- [What is needed] Update the records from the line with "Localizador de contactos" up to and including the line with "asistencia técnica o cualquier c" by swapping "Home" for "Inicio", leaving all else the same. Give back only those lines.

── Source data

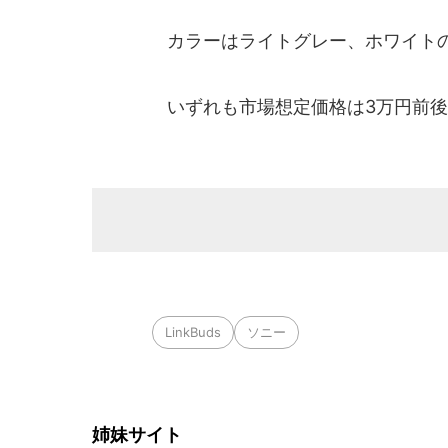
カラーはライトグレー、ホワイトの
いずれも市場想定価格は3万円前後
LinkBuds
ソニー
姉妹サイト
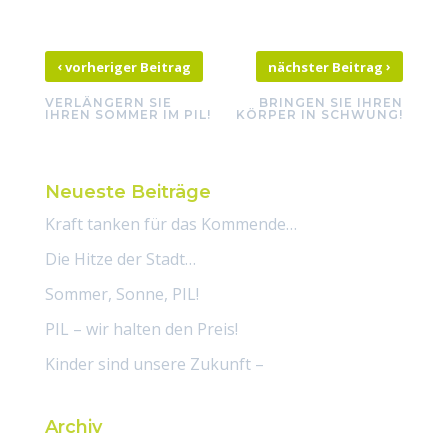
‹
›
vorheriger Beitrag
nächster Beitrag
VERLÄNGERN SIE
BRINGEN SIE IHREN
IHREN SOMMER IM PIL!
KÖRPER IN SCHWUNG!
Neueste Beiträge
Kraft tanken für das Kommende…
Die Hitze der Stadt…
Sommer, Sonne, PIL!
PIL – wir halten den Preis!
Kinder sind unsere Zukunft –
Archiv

────
── Source data

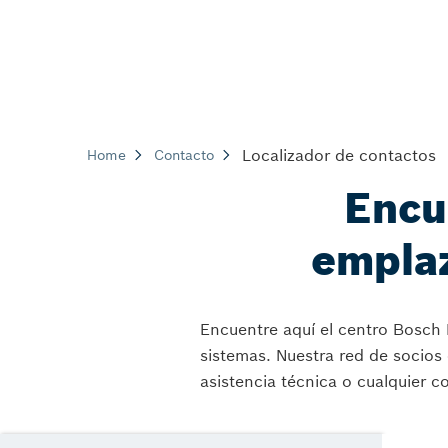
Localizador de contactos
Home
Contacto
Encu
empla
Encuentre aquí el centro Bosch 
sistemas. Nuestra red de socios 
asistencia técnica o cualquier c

────

- [Response to the task]
Localizador de contactos
Inicio
Contacto
Encu
empla
Encuentre aquí el centro Bosch 
sistemas. Nuestra red de socios 
asistencia técnica o cualquier c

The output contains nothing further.